Der verletzte US-Saxofonist Mars Williams übernimmt kurzerhand das Dirigieren. Zwischendurch geht er zu seinem Spielzeugtischlein, wo allerhand kleine Flöten, Tröten und diverses Klimbim bereit liegen - fürs Flötepusten sind die Lippen heil genug. (Foto: Toni Heigl)
Der Ersatzmann Markus Heinze aus München machte trotz minimaler Vorbereitungszeit dem Free Jazz alle Ehre. (Foto: Toni Heigl)

Welch ausgelassene Stimmung herrscht, ist damit umrissen. Welche Musik erklingt, muss noch zu erläutern versucht werden. Es sind - tatsächlich - Weihnachtslieder. Jingle Bells. O Tannenbaum. Little Drummer Boy. Weihnachtslieder, die man kennt - doch wie sie in dieser Form niemals auf dem Christkindlmarkt erklingen würden. Heinze und Trompeter Thomas Berghammer beginnen mit einem zweistimmigen Choral. (Man lernt an diesem Abend übrigens: Wenn man eine Trompete so ins Mikrofon bläst, dass man den Schalltrichter des Instruments komplett übers Mikrofon stülpt, klingt eine Trompete wie eine kräftig geblasene Posaune. Womöglich ein nützlicher Tipp für diejenigen, die selber Weihnachtslieder auf der Trompete spielen wollen und traurig sind, dass sie dafür keine Posaune zur Hand haben.) Eine Handbewegung von Williams, und Bassist Christian Meass Svenson und Schlagzeuger Klaus Kugel setzen als Klangfundament einen herrlich stampfenden, rumpelnden Motor in Gang. Nicht unerwähnt bleiben darf aber auch Svensons leise pulsierendes, klopfendes und auch gestrichenes Solo gleich nach der Pause, das in seiner intimen Stille - das lärmende Schrannen-Personal hat noch gar nicht mitbekommen, dass das Konzert weitergeht, oder es ist ihm mal wieder egal - einen dynamisch bemerkenswerten Kontrapunkt formuliert.

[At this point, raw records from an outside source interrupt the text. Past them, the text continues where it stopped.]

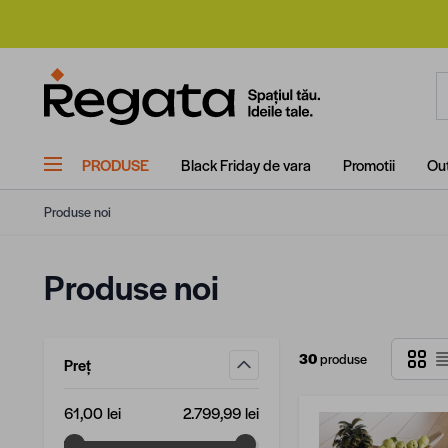
Mergi la Conținut
C
PRODUSE
Black Friday de vara
Promotii
Out
Produse noi
Produse noi
Grilă
30
produse
Preț
filtru
Valoare minimă
Valoare maximă
61,00 lei
2.799,99 lei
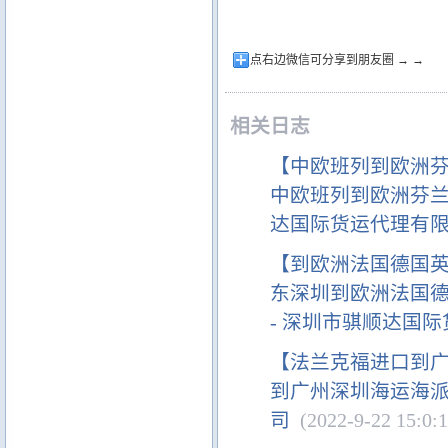
点右边微信可分享到朋友圈 → →
相关日志
【中欧班列到欧洲
中欧班列到欧洲芬兰
达国际货运代理有
【到欧洲法国德国
东深圳到欧洲法国
- 深圳市骐顺达国
【法兰克福进口到
到广州深圳海运海派
司
(2022-9-22 15:0:1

Jingle-Bells-Fugato als Kontrapunkt

Kontrapunktische Anklänge gibt es auch im köstlichen Jingle-Bells-Fugato von Berghammer und Heinze. Doch wirkt all das in keiner einzigen Sekunde auch nur ansatzweise akademisch. Was diesen Abend prägt, ist die betörende Lust am organisierten musikalischen Chaos. Wie sich Williams und die spielenden Musiker gegenseitig durch die weitgespannten Arrangements treiben, geleiten, wie sie voranstürmen und schreiten, in einem nie endenden Prozess von Verdichtung und Entspannung Kraft erzeugen und in diesen wirklich furiosen Klang, in dem man solches nie vermuten möchte, die bekannten Weihnachtsliedmelodien als fassliche und damit prägende Elemente einflechten, das ist einfach wundervoll.